(DATASET RECORDS Opens)

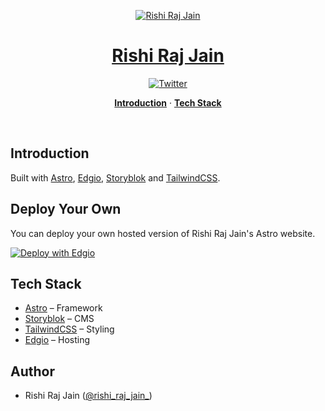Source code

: <p align="center">
  <a href="https://astro.rishi.app">
    <img alt="Rishi Raj Jain" src="https://astro.rishi.app/static/social-media-card.jpg">
    <h1 align="center">Rishi Raj Jain</h1>
  </a>
</p>

<p align="center">
  <a href="https://twitter.com/rishi_raj_jain_">
    <img src="https://img.shields.io/twitter/follow/rishi_raj_jain_?style=flat&label=%40rishi_raj_jain_&logo=twitter&color=0bf&logoColor=fff" alt="Twitter" />
  </a>
</p>

<p align="center">
  <a href="#introduction"><strong>Introduction</strong></a> ·
  <a href="#tech-stack"><strong>Tech Stack</strong></a>
</p>
<br/>

## Introduction

Built with [Astro](https://astro.build), [Edgio](https://edg.io), [Storyblok](https://storyblok.com) and [TailwindCSS](https://tailwindcss.com).

## Deploy Your Own

You can deploy your own hosted version of Rishi Raj Jain's Astro website.

[![Deploy with Edgio](https://docs.edg.io/button.svg)](app.layer0.co/deploy?repo=https://github.com/rishi-raj-jain/astro.rishi.app)

## Tech Stack

- [Astro](https://astro.build) – Framework
- [Storyblok](https://storyblok.com) – CMS
- [TailwindCSS](https://tailwindcss.com) – Styling
- [Edgio](https://edg.io) – Hosting

## Author

- Rishi Raj Jain ([@rishi_raj_jain_](https://twitter.com/rishi_raj_jain_))
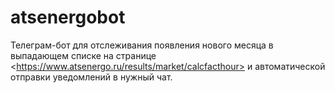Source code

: # atsenergobot
Телеграм-бот для отслеживания появления нового месяца в выпадающем списке на странице   &lt;https://www.atsenergo.ru/results/market/calcfacthour>   и автоматической отправки уведомлений в нужный чат.
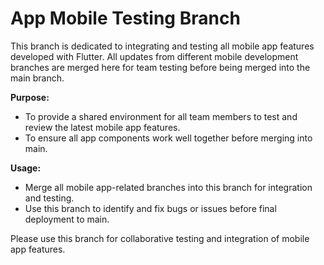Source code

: # App Mobile Testing Branch

This branch is dedicated to integrating and testing all mobile app features developed with Flutter. All updates from different mobile development branches are merged here for team testing before being merged into the main branch.

**Purpose:**
- To provide a shared environment for all team members to test and review the latest mobile app features.
- To ensure all app components work well together before merging into main.

**Usage:**
- Merge all mobile app-related branches into this branch for integration and testing.
- Use this branch to identify and fix bugs or issues before final deployment to main.

Please use this branch for collaborative testing and integration of mobile app features.
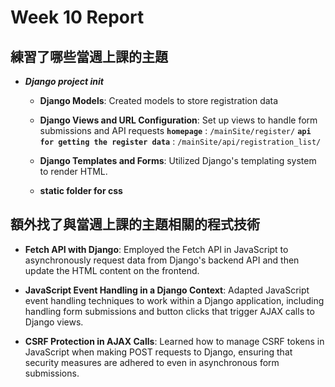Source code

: # Week 10 Report

## 練習了哪些當週上課的主題
* ***Django project init***
    * **Django Models**: Created models to store registration data

    * **Django Views and URL Configuration**: 
    Set up views to handle form submissions and API requests
    **`homepage`** : `/mainSite/register/`
    **`api for getting the register data`** : `/mainSite/api/registration_list/`

    * **Django Templates and Forms**: Utilized Django's templating system to render HTML.

    * **static folder for css**


## 額外找了與當週上課的主題相關的程式技術

* **Fetch API with Django**: 
    Employed the Fetch API in JavaScript to asynchronously request data from Django's backend API and then update the HTML content on the frontend.

* **JavaScript Event Handling in a Django Context**: 
    Adapted JavaScript event handling techniques to work within a Django application, including handling form submissions and button clicks that trigger AJAX calls to Django views.

* **CSRF Protection in AJAX Calls**: 
    Learned how to manage CSRF tokens in JavaScript when making POST requests to Django, ensuring that security measures are adhered to even in asynchronous form submissions.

(DATASET RECORDS Closes)

Please copy each line of the entries in which the word "strong" shows up.

* [ANSWER TO THIS EXERCISE]
  <a href="#introduction"><strong>Introduction</strong></a> ·
  <a href="#tech-stack"><strong>Tech Stack</strong></a>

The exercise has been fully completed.